» Excerpt provided:
Busy Little Iceball

Pluto and its five moons: Charon, Nix, Hydra, P4, and newly discovered P5. The image is from the Hubble Space Telescope. There’s a mask over the central part of the image to keep bright Pluto from washing out the tinier moons, so don’t be fooled into thinking Nix and Hydra are brighter than Pluto and Charon! Credit: NASA; ESA; M. Showalter, SETI Institute

So Pluto has a fifth moon in orbit, temporarily designated P5, to accompany Charon, Nix, Hydra, and um…P4. (I guess someone will get around to naming P4 and P5 one day. I nominated “Fred” and “George”.) P5 is so tiny and faint that even our best instruments can only give it a maximum size: it’s no bigger than 25 kilometers across, and likely smaller. All five moons appear to be regular satellites, orbiting Pluto in the same direction as Pluto’s rotation, and in the same plane. That indicates they formed together, possibly when a rogue object slammed into Pluto in the early Wild-West days of the Solar System.

Obviously we don’t know a lot about P5, or for that matter P4, Nix, or Hydra—they’re too small and faint. The New Horizons spacecraft, when it arrives in 2015, will provide a wealth of information about this miniature moon system, and I for one can hardly wait. It’s obvious that Pluto’s place in the Solar System rather than its size has dictated the satellite system surrounding it. After all, Mercury, Venus, Earth, and Mars are all much larger than Pluto, but they have a total of three satellites between them!

» Written task 1:
Answer these questions from the text on Pluto's moons:
(a) What is the largest size P5 could be?
(b) In what year will the New Horizons spacecraft arrive?
(c) Why does the Hubble image have a mask over its central part?
The text and the listing are unrelated to each other.

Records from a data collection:

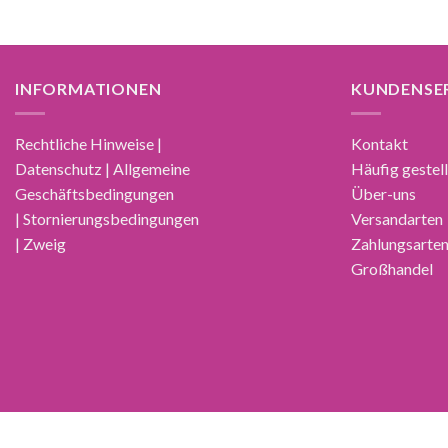
INFORMATIONEN
KUNDENSE
Rechtliche Hinweise |
Kontakt
Datenschutz | Allgemeine
Häufig gestel
Geschäftsbedingungen
Über-uns
| Stornierungsbedingungen
Versandarten
| Zweig
Zahlungsarte
Großhandel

» Written task 2: Rename "Datenschutz" to "Privatsphäre" throughout the listing and write out its lines again with nothing else changed. Leave the pictures out.

» Task solution 1:
(a) No bigger than 25 kilometers across.
(b) 2015.
(c) To keep bright Pluto from washing out the tinier moons.

» Task solution 2:
INFORMATIONEN
KUNDENSE
Rechtliche Hinweise |
Kontakt
Privatsphäre | Allgemeine
Häufig gestel
Geschäftsbedingungen
Über-uns
| Stornierungsbedingungen
Versandarten
| Zweig
Zahlungsarte
Großhandel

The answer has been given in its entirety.